Au retour de son congé parental, une vendeuse engagée dans une société de commerce de détail d’habillement s’est présentée à son poste de travail avec un foulard dissimulant ses cheveux, ses oreilles et son cou. L’employeur lui a demandé de le retirer et, à la suite de son refus, l’a licenciée pour cause réelle et sérieuse, invoquant l’atteinte à l’image de marque et à la politique commerciale de son entreprise, fondée sur les attentes présumées de sa clientèle.
Estimant être victime d’une discrimination en raison de ses convictions religieuses, la salariée a saisi la juridiction prud’homale et a obtenu l’annulation de son licenciement par la Cour d’appel. La Cour de cassation vient de confirmer cette décision (Cass. soc., 14 avril 2021, n° 19-24.079), s’inscrivant dans le cadre de la jurisprudence de la Cour de justice de l’union européenne, notamment des arrêts du 14 mars 2017 (affaire 157/15 dite « G4S » et affaire 188/15 dite « Micropole ») et de sa propre jurisprudence, notamment l’arrêt du 22 novembre 2017 (n°13-19.855 FS-PBRI).
En l’absence de clause de neutralité, le licenciement pour port du voile est par nature discriminatoire
Depuis l’arrêt Micropole et l’adoption de l’article L. 1321-2-1 du code du travail issu de la loi n° 2016-1088 du 8 août 2016, l’employeur peut insérer dans le règlement intérieur (ou dans une note de service soumise au même régime) une clause de neutralité interdisant le port visible de tout signe politique, philosophique ou religieux sur le lieu de travail. Toutefois, cette clause n’est valable que si elle est:
- applicable de manière générale et indifférenciée (à tout signe et à toutes les religions) ;
- justifiée par l’exercice d’autres libertés et droits fondamentaux ou par les nécessités du bon fonctionnement de l’entreprise et si elle est proportionnée au but recherché (par exemple : salariés en contact avec la clientèle).
Or, une telle clause était absente dans l’affaire en cause.
Si des différences de traitement sont autorisées…
La prohibition des discriminations ne fait pas obstacle aux différences de traitement.
En l’espèce, pour écarter l’accusation de discrimination liée à la manifestation d’une conviction religieuse, l’employeur avait invoqué une « exigence professionnelle nécessaire et déterminante » liée à l’image de marque de son entreprise consacrée à la vente de vêtements féminins.

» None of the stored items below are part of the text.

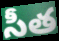
సీతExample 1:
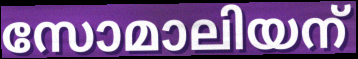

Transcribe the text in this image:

സോമാലിയന്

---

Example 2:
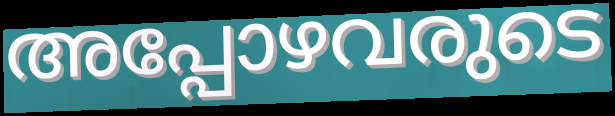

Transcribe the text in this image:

അപ്പോഴവരുടെ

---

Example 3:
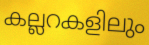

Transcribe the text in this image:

കല്ലറകളിലും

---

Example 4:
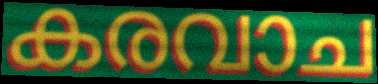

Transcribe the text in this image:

കരവാച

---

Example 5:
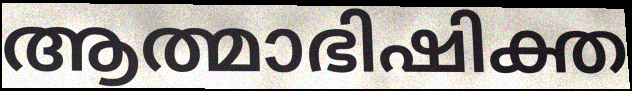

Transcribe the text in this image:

ആത്മാഭിഷിക്ത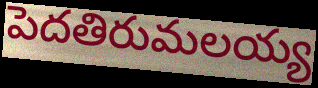
పెదతిరుమలయ్యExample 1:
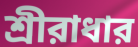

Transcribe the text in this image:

শ্রীরাধার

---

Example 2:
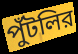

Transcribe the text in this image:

পুঁটলির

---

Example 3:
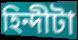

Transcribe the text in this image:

হিন্দীটা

Or, cette exigence professionnelle nécessaire et déterminante est définie de manière objective : elle doit (C. trav., art. L. 1133-1) :
- poursuivre un but légitime
- être proportionnée
- être dictée par la nature ou par les conditions de l’activité professionnelle,
Cette exigence professionnelle est appréciée d’autant plus strictement que si l’absence de manifestation de convictions religieuses s’impose à l’Etat, à ses agents et aux entreprises privées gérant un service public, il n’en va pas de même pour les entreprises privées. De plus, le principe général de non-discrimination sur la base de convictions religieuses figure dans tous les textes fondateurs de la République française comme dans ses engagements internationaux (Constitution du 4 octobre 1958, Déclaration universelle des droits de l’homme du 10 décembre 1948, Convention de sauvegarde des droits de l’homme et des libertés fondamentales du 4 novembre 1950, Charte des droits fondamentaux de l’union européenne du 7 décembre 2000).

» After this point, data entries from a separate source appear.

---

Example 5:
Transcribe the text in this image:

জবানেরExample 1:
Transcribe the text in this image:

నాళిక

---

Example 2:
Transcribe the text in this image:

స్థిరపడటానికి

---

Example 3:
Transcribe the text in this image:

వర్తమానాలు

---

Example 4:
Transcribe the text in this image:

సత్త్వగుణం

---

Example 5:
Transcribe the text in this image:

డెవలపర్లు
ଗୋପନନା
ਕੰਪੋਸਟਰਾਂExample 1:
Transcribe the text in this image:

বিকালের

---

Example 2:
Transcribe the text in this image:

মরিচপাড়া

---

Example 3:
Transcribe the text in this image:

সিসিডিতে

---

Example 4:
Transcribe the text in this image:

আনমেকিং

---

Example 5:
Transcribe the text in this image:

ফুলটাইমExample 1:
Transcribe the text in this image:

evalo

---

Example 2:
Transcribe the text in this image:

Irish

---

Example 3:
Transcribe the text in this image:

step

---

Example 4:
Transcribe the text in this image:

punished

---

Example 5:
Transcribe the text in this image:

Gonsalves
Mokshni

… tel n’est pas le cas en l’espèce de la justification reposant sur l’image de l’entreprise
Or, en l’espèce, l’employeur se fondait sur des attentes supposées de sa clientèle, alors que des souhaits exprimés par la clientèle avaient déjà été rejetés comme motifs de licenciement par la CJUE dans l’affaire Micropole, estimant qu’il s’agissait là de considérations subjectives et non d’exigences professionnelles objectives justifiant une restriction à l’expression des convictions religieuses des salariés.
Si des impératifs d’hygiène et de sécurité peuvent être considérés comme caractérisant une exigence professionnelle nécessaire et déterminante, il conviendra de s’assurer que les conditions démontrent un risque d’atteinte à la sécurité des salariés ou des clients. Ainsi, le port d’une « barbe provocante » ne suffit pas en soi à le démontrer (Cass. soc. 8 juillet 2020, n°18-23.743, FS-PBRI).
Une autre hypothèse pourrait être la démonstration d’un trouble objectif ; mais, là encore, les circonstances seules permettront de le démontrer : un tel trouble pourrait résulter d’un prosélytisme persistant ou de pressions exercées sur des salariés ou des clients, nuisant alors gravement au bon fonctionnement de l’entreprise ou aux libertés fondamentales.